CCCCGAATAAATAATGTTAGATTTTGATTACTTCCTCCCTCATTATTAATACTTTTATTAAGAAATTTATTTTACCCAAGACCAGGAACTGGATGAACAGTATATCC

>gi|14193071|gb|AF153104.1| Apis cerana haplotype 4 cytochrome oxidase subunit 1 (COI) gene, partial cds; mitochondrial gene for mitochondrial product

TTTCTAATTGGAGGTTTTGGAAATTGATTAATTCCTTTAATATTAGGATCTCCAGATATAGCATTTCCTCGAATAAATAATATTAGATTCTGATTACTCCCTCCTTC

>gi|67626085|gb|DQ016070.1| Apis dorsata haplotype 7 cytochrome c oxidase subunit 1 (CO1) gene, partial cds; mitochondrial

TTTTTAATTGGAGGATTTGGAAATTGATTAATCCCTTTAATATTAGGGTCTCCAGATATAGCATTTCCTCGAATAAATAATATTAGATTTTGATTATTACCTCCTT

The sequence identifier (e.g. accession number) and title for each entry is preceded by a carrot symbol “>” and ends with a hard return. The immediate next line below this is the sequence information and should contain no spaces. The end of the sequence is determined by a hard return.  You will want to abbreviate the title of your sequence entries now, prior to alignment, using the all-important accession number or perhaps just the species name.

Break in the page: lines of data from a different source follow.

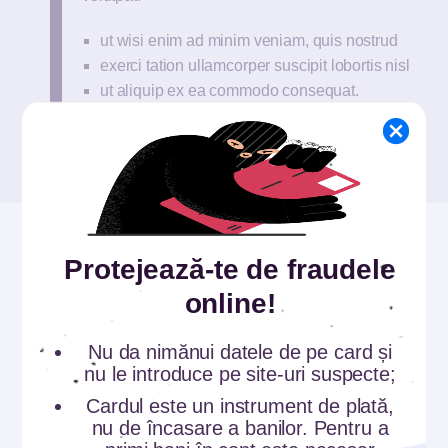
ut wisi enim ad minim veniam, quis nostrud
exerci tation ullamcorper suscipit lobortis nisl
ut aliquip ex ea commodo consequat.
Duis autem vel eum iriure dolor
Protejează-te de fraudele
online!
Nu da nimănui datele de pe card și
nu le introduce pe site-uri suspecte;
Cardul este un instrument de plată,
nu de încasare a banilor. Pentru a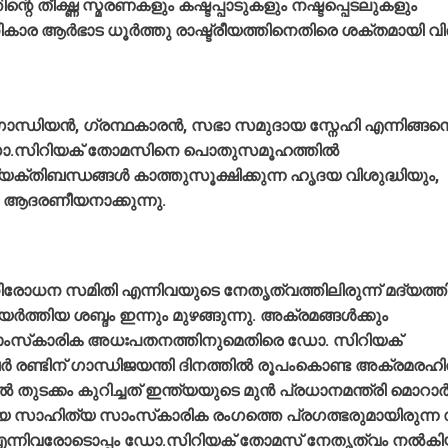
റെ തീക്ഷ്ണ സ്മരണകളും കഷ്ടപ്പാടുകളും നഷ്ടപ്പെടലുകളും
ാര ആര്‍ഭാട ധൂര്‍ത്തു രാഷ്ട്രീയത്തിനെതിരെ ശക്തമായി വി
ഗാന്ധിയന്‍, ഗ്രന്ഥകാരന്‍, സഭാ സമുദായ സ്നേഹി എന്നിങ്ങന
ള്‍ ഡോ.സിറിയക് തോമസിനെ പൊതുസമൂഹത്തില്‍
്യക്തിബന്ധങ്ങള്‍ കാത്തുസൂക്ഷിക്കുന്ന ഹൃദയ വിശുദ്ധിയും,
‍ ആദരണീയനാക്കുന്നു.
രോധന സമിതി എന്നിവയുടെ നേതൃത്വത്തിലിരുന്ന് മദ്യത്ത
ത്തിയ ശബ്ദം ഇന്നും മുഴങ്ങുന്നു. അക്രമങ്ങള്‍ക്കും
ും സാംസ്‌കാരിക അധഃപതനത്തിനുമെതിരെ ഡോ. സിറിയക്
്‍ രണ്ടിന് ഗാന്ധിജയന്തി ദിനത്തില്‍ രൂപംകൊണ്ട അക്രമരഹ
തുടക്കം കുറിച്ചത് ഇന്ത്യയുടെ മുന്‍ പ്രധാനമന്ത്രി മൊറാര്
ഹ്യ സാഹിത്യ സാംസ്‌കാരിക രംഗത്തെ പ്രഗത്ഭരുമായിരുന്ന
മന്‍ എന്നിവരോടൊപ്പം ഡോ.സിറിയക് തോമസ് നേതൃത്വം നല്‍ക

The number of characters allowed in the sequence title is limited, to varying degrees, by alignment programs but are typically 30 characters or less. Only letters, numbers, underscores “_”, and pipes “|” are typically allowed. The above sequence entries are prepared for alignment like this:

>AY114459_A_mellifera

CCCCGAATAAATAATGTTAGATTTTGATTACTTCCTCCCTCATTATTAATACTTTTATTAAGAAATTTATTTTACCCAAGACCAGGAACTGGATGAACAGTATATCC

>AF153104_A_cerana

TTTCTAATTGGAGGTTTTGGAAATTGATTAATTCCTTTAATATTAGGATCTCCAGATATAGCATTTCCTCGAATAAATAATATTAGATTCTGATTACTCCCTCCTTC

>DQ016070_A_dorsata

TTTTTAATTGGAGGATTTGGAAATTGATTAATCCCTTTAATATTAGGGTCTCCAGATATAGCATTTCCTCGAATAAATAATATTAGATTTTGATTATTACCTCCTT

Note that you may want to keep two copies of your sequence data files: one with all the original information pertaining to the sequences and a second with just the abbreviated titles prepared for alignment analysis.